In other words, all testamentary trusts will have the same commencement date as the estate—the date of the testator’s death.

Trust return due date

When is a trust’s T3 return due in the year that the trust winds up?

Assuming this is a personal trust, Fron says the return is due 90 days after the taxation year-end of the trust.

For GREs, their returns are due 90 days after their final distribution. That’s because “a GRE will have a deemed tax year-end on the day on which the estate ceases to be a GRE,” notes CRA.

For non-GRE trusts, their returns are due 90 days after the calendar year-end. Fron adds, however, that estate trustees are welcome to send T3s in earlier than the deadline, especially if the windup occurs earlier in the year. Moody asked whether the T3 should cover the entire calendar year, or only the period from Jan. 1 to the date of windup (e.g., Jan. 1 to Feb. 15). Fron says he will look into the answer and include it in the written response.

Non-resident trusts

When a Canadian resident contributes to a non-resident trust, that trust is deemed resident. This can be particularly challenging for immigrants who contribute to existing non-resident trusts, since the immigrants change from being non-residents to residents. Is it true that a non-resident trust is deemed resident as of Jan. 1 of the taxation year in which a contributor immigrated to Canada, regardless of when the contributor immigrates?

Yes—even if the contribution occurs as late as December. (CRA reached the same conclusion when this concept came up at the 2014 STEP CRA roundtable.) That means the trust becomes taxable in Canada from Jan. 1 onward, too.

Let’s say there is a non-resident trust with Canadian-resident beneficiaries who are not successor beneficiaries when the contributor immigrates to Canada, and the immigrant makes a contribution less than 60 months before becoming resident. Could the non-resident trust be deemed resident for up to five taxation years before the taxation year in which the contributor immigrated? If so, does CRA expect T3s, T1135s and T1134s for those years?

“Bad news on all fronts,” says Kohnen.
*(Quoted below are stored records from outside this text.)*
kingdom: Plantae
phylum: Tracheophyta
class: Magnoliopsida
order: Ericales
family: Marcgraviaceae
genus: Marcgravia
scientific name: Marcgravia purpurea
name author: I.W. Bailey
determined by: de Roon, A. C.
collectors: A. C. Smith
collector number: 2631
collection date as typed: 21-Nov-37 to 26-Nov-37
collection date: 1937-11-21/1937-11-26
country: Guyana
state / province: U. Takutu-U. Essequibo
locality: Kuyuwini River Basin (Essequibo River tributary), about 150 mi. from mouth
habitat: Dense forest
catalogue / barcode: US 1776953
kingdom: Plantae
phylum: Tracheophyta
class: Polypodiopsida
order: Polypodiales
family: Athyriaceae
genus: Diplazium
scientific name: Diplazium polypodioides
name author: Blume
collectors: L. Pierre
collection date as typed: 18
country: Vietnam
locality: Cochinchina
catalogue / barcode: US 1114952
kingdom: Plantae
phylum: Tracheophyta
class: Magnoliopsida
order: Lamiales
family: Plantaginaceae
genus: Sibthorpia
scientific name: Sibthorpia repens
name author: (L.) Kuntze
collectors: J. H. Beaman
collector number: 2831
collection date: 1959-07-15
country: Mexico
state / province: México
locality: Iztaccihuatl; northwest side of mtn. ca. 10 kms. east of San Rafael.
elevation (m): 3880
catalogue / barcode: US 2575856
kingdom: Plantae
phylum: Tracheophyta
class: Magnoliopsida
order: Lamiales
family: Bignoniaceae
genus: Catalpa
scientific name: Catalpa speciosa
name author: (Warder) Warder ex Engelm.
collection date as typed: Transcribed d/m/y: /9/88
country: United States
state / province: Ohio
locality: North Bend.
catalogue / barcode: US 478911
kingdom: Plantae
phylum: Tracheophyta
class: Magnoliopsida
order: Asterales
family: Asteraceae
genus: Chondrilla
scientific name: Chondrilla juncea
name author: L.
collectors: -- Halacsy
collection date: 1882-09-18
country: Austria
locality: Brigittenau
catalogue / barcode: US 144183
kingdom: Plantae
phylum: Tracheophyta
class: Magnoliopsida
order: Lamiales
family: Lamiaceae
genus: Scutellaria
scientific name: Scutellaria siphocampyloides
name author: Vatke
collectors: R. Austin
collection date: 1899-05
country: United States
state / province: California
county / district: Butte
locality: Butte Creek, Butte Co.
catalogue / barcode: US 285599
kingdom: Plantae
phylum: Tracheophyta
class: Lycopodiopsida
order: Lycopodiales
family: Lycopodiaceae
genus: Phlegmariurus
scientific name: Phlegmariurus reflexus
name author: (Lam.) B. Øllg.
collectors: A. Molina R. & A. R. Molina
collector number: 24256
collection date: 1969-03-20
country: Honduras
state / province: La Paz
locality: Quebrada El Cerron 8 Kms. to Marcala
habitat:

Thanks to Section 94, the trust will become subject to Canadian tax for each of the five taxation years as well as interest and penalties for each tax year that the T3 return was not filed. If T1135s and T1134s were required for those years, they would also have to be filed; interest and late-filing penalties would apply for the relevant years.

Cadesky jokes that his firm now offers a new service for immigrants to Canada: “We pick them up at the airport and drive them straight to CRA for a VDP [voluntary disclosure].”